The ICE Priorities Memo includes explicit language that any civil enforcement actions that fall outside of the “presumed priority cases” will require preapproval from ICE leadership and consideration of the noncitizen’s criminal history and whether enforcement action is an appropriate use of ICE resources. Exceptions to the preapproval process include “exigent circumstances” that make preapproval impracticable. The memo also requires that the exigency should be explained the location of the enforcement action and whether the location is at a courthouse or in a “sensitive location.”
The ICE Priorities Memo also includes language that prohibits collateral arrests and enforcement action. Specifically, the memo states “The approval to carry out an enforcement action against a particular noncitizen will not authorize enforcement actions against other noncitizens encountered during an operation if those noncitizens fall outside of the presumption criteria.” This language is important to increase the possibility that ICE channels its limited resources to its actual priorities, as opposed to low hanging fruit.
Recognizing the importance of transparency and reporting, the ICE Enforcement Memo includes weekly reporting of all enforcement and removal actions including a written report that includes a justification for the enforcement action and location. The memo also requires that ICE collect data on the nature and type of enforcement actions performed. Having sought data on prosecutorial discretion and enforcement for many years, the steps I have taken to obtain this data has included multiple Freedom of Information Act (FOIA) requests, advocacy, and litigation. Improving transparency about immigration enforcement and discretion is long overdue and welcome.

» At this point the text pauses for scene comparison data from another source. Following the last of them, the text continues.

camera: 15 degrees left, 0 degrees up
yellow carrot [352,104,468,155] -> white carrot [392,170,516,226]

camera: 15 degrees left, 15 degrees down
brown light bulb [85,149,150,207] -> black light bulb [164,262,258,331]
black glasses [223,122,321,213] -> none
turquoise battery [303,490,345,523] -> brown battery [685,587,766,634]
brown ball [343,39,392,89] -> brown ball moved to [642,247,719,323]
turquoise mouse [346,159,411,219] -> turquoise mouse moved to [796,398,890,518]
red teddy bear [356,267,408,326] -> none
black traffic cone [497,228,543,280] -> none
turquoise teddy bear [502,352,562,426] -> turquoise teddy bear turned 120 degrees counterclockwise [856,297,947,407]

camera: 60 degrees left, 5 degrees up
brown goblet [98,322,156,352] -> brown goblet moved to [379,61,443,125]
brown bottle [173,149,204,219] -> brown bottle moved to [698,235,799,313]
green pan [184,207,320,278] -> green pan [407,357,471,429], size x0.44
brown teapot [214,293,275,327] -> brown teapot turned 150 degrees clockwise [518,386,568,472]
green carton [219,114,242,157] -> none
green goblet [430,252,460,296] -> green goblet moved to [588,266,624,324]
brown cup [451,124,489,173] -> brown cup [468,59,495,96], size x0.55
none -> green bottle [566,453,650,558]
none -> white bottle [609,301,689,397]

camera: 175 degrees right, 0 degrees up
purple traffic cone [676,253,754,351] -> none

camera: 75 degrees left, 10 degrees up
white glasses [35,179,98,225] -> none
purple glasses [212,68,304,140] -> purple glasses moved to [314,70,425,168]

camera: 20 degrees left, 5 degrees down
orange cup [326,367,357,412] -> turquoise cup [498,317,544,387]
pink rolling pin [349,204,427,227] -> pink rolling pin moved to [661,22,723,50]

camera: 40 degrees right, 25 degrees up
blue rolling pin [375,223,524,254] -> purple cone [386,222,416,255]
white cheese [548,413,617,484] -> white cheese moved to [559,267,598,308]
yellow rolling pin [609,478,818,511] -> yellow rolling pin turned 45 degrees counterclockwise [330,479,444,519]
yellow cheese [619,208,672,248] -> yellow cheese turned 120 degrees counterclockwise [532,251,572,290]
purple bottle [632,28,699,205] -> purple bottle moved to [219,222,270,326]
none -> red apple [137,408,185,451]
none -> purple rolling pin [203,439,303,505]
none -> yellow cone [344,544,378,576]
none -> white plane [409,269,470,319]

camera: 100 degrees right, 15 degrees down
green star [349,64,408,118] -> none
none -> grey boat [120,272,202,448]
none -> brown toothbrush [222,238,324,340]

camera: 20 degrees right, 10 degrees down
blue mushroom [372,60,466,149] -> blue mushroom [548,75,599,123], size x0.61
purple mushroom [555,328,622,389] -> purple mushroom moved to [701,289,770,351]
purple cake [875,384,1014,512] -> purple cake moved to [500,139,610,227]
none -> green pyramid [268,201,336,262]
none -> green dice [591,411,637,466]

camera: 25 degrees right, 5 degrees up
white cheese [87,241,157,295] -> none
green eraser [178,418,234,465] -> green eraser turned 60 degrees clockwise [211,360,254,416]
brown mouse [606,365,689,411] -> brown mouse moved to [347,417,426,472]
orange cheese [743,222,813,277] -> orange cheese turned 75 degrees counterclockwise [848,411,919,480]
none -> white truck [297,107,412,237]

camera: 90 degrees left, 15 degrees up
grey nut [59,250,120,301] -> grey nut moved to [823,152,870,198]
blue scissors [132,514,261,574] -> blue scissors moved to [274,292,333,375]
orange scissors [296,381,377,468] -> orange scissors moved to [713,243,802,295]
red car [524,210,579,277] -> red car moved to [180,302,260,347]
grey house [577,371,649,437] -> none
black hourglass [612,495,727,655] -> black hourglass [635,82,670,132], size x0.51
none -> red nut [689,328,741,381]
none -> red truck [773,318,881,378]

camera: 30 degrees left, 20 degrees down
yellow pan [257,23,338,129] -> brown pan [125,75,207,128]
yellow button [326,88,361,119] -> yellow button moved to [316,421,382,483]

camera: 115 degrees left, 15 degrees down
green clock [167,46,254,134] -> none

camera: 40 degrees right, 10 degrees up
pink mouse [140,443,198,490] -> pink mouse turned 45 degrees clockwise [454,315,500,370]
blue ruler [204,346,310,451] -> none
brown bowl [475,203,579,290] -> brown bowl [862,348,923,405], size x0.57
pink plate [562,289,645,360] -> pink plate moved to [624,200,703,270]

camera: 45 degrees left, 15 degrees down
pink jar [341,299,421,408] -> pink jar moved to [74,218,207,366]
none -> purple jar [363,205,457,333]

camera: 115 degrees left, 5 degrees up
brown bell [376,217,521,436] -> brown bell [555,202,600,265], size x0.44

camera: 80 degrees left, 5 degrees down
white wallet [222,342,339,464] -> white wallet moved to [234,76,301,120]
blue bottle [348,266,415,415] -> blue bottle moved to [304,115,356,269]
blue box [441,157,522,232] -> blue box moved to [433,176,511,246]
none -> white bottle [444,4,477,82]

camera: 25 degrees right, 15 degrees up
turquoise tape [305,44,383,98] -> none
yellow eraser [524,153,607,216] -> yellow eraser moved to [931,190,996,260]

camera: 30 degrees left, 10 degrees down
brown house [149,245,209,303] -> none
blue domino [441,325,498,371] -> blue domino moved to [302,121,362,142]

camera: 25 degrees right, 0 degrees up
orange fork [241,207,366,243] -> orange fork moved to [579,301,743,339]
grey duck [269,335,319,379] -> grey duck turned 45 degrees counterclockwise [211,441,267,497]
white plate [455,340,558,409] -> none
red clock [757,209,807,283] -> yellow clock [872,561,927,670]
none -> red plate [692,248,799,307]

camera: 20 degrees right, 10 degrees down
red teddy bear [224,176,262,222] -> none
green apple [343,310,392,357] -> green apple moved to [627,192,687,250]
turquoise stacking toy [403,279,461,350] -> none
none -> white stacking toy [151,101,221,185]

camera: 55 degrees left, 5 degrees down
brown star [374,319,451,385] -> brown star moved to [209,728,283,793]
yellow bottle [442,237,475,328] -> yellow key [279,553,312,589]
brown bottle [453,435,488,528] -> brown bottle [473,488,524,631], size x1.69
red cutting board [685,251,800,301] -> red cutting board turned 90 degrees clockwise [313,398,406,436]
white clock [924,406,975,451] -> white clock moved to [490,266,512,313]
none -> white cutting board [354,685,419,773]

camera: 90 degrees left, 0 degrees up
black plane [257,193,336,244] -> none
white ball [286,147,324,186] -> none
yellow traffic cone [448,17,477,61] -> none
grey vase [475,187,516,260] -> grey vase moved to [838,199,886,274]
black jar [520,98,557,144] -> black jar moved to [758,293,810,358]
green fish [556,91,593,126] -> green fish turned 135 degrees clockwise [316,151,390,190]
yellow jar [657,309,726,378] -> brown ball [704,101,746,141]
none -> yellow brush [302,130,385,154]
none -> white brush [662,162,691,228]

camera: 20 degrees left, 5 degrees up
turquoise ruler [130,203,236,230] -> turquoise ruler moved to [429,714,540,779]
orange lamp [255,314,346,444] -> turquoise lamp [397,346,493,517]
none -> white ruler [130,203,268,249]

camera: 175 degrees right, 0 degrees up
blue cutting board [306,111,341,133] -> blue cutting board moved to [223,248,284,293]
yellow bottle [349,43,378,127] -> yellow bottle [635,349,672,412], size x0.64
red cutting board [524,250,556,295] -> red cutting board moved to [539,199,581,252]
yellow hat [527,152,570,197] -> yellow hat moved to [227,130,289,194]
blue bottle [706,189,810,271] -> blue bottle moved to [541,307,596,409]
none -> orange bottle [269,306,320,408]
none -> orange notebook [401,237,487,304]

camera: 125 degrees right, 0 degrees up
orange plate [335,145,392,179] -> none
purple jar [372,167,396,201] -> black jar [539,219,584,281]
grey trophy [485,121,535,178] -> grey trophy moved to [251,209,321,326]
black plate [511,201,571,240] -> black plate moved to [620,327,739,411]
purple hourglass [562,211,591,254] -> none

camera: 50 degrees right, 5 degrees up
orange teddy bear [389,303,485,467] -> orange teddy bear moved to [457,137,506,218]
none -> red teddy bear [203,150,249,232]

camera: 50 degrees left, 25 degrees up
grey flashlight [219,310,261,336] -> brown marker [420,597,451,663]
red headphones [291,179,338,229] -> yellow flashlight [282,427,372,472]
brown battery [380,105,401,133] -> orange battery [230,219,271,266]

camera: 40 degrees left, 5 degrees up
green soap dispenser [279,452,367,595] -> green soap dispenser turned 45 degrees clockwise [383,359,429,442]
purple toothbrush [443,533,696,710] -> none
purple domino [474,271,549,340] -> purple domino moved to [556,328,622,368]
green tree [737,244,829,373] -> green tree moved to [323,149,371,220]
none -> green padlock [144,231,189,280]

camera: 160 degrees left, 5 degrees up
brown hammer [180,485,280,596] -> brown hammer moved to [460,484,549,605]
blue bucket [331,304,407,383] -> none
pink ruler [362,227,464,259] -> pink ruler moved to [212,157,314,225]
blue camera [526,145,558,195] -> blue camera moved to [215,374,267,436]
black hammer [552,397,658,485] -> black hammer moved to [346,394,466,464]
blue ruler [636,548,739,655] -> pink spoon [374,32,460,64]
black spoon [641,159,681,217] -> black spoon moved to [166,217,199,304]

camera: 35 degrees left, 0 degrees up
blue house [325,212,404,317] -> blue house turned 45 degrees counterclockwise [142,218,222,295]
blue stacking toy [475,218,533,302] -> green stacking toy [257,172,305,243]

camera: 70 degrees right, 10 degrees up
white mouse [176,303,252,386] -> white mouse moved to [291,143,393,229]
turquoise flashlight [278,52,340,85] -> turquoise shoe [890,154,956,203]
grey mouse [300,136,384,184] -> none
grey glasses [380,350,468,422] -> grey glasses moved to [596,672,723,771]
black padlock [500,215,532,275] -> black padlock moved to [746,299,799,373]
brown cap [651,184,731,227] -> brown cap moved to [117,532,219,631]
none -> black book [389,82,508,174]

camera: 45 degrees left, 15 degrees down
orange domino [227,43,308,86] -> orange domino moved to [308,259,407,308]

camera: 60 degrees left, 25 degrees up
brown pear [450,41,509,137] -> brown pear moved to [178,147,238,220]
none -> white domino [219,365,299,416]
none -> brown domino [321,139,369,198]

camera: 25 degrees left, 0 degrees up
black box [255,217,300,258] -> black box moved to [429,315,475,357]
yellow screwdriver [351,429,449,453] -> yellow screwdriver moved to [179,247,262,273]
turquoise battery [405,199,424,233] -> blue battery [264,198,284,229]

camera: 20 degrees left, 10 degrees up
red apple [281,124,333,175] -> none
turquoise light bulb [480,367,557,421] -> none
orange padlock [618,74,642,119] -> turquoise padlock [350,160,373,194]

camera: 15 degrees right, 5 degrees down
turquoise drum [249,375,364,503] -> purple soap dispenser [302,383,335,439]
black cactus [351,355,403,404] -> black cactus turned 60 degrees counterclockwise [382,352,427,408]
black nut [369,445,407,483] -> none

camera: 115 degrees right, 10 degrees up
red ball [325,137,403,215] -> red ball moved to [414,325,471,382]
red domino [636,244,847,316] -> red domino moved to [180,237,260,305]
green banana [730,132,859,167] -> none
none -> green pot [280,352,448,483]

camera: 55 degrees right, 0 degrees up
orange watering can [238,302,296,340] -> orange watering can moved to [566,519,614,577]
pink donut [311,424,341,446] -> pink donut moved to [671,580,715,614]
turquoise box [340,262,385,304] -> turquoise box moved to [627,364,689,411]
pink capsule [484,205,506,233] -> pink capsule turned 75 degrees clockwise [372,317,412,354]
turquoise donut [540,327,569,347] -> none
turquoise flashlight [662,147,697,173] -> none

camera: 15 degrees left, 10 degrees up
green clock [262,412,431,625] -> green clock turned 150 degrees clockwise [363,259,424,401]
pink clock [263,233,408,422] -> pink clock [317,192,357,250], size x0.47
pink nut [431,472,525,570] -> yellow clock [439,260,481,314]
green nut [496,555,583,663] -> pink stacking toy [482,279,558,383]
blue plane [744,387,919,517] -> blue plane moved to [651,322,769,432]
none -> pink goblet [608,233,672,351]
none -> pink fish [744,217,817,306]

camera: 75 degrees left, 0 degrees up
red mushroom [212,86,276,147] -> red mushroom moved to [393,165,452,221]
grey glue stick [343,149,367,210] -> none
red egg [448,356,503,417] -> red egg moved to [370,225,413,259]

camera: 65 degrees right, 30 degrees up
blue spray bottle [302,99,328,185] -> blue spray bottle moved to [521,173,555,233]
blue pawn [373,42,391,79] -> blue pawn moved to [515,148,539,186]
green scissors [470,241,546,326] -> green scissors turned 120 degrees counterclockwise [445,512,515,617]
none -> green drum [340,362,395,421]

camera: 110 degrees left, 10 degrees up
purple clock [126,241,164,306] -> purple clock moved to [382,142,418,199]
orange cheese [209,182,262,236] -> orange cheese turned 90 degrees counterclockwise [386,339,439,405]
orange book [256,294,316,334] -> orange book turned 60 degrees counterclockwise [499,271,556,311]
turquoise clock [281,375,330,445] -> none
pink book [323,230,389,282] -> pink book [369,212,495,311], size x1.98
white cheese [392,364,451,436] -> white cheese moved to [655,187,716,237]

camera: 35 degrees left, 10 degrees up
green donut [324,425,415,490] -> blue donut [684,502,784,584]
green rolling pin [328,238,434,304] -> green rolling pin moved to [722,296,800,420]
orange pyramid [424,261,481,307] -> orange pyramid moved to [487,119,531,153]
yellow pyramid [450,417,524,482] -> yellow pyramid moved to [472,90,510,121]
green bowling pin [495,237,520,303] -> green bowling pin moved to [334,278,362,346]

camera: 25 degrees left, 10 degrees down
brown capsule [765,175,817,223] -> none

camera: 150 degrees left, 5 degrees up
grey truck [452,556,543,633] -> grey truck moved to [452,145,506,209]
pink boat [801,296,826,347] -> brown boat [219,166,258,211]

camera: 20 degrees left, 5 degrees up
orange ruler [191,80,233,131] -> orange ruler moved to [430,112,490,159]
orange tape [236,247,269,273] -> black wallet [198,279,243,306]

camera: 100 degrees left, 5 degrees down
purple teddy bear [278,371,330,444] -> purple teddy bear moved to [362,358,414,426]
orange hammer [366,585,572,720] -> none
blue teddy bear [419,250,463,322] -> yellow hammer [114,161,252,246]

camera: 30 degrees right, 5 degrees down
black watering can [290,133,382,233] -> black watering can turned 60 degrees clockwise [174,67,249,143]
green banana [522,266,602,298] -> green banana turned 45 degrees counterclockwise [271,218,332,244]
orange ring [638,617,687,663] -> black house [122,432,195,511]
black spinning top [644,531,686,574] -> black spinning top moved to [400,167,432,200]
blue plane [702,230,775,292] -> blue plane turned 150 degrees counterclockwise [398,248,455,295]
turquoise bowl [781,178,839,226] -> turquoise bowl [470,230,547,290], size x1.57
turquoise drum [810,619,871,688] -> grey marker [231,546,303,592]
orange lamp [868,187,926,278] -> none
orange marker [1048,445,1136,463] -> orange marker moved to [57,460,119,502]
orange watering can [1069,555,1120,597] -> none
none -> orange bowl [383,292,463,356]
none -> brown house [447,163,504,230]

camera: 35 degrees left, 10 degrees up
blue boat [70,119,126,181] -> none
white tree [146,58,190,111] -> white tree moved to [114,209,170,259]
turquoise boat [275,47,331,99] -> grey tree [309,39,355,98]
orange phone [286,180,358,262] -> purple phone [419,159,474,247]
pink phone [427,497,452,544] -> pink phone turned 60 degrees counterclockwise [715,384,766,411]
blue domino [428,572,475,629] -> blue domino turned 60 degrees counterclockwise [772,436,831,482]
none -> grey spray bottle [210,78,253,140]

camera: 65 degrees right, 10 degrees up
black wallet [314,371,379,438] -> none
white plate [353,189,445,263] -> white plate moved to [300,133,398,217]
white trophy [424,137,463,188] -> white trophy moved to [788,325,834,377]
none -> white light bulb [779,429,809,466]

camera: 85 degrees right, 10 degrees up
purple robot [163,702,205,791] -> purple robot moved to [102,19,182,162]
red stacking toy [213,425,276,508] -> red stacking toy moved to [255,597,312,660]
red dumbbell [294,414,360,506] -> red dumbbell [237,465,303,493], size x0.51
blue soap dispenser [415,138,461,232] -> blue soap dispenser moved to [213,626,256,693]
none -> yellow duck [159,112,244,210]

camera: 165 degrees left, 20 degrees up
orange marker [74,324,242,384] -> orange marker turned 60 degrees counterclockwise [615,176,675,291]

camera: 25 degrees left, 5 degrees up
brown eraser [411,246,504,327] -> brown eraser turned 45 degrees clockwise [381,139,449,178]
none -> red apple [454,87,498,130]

The ICE Priorities Memo is effectively immediately, and applies to all ICE units and covers “enforcement actions, custody decisions, the execution of final orders of removal, financial expenditures and strategic planning.” It will remain in effect until Secretary Mayorkas issues new enforcement guidelines which he anticipates issuing in less than 90 days.
The ICE Priorities Memo is an important step in advancing President Biden’s commitment to humane immigration system and is critical to building a sound prosecutorial discretion policy.
Shoba Sivaprasad Wadhia is a law professor and immigration scholar at Penn State Law at University Park. She is the author of two books: Beyond Deportation: The Role of Prosecutorial Discretion in Immigration Cases (NYU Press) and Banned: Immigration Enforcement in the Time of Trump, (NYU Press).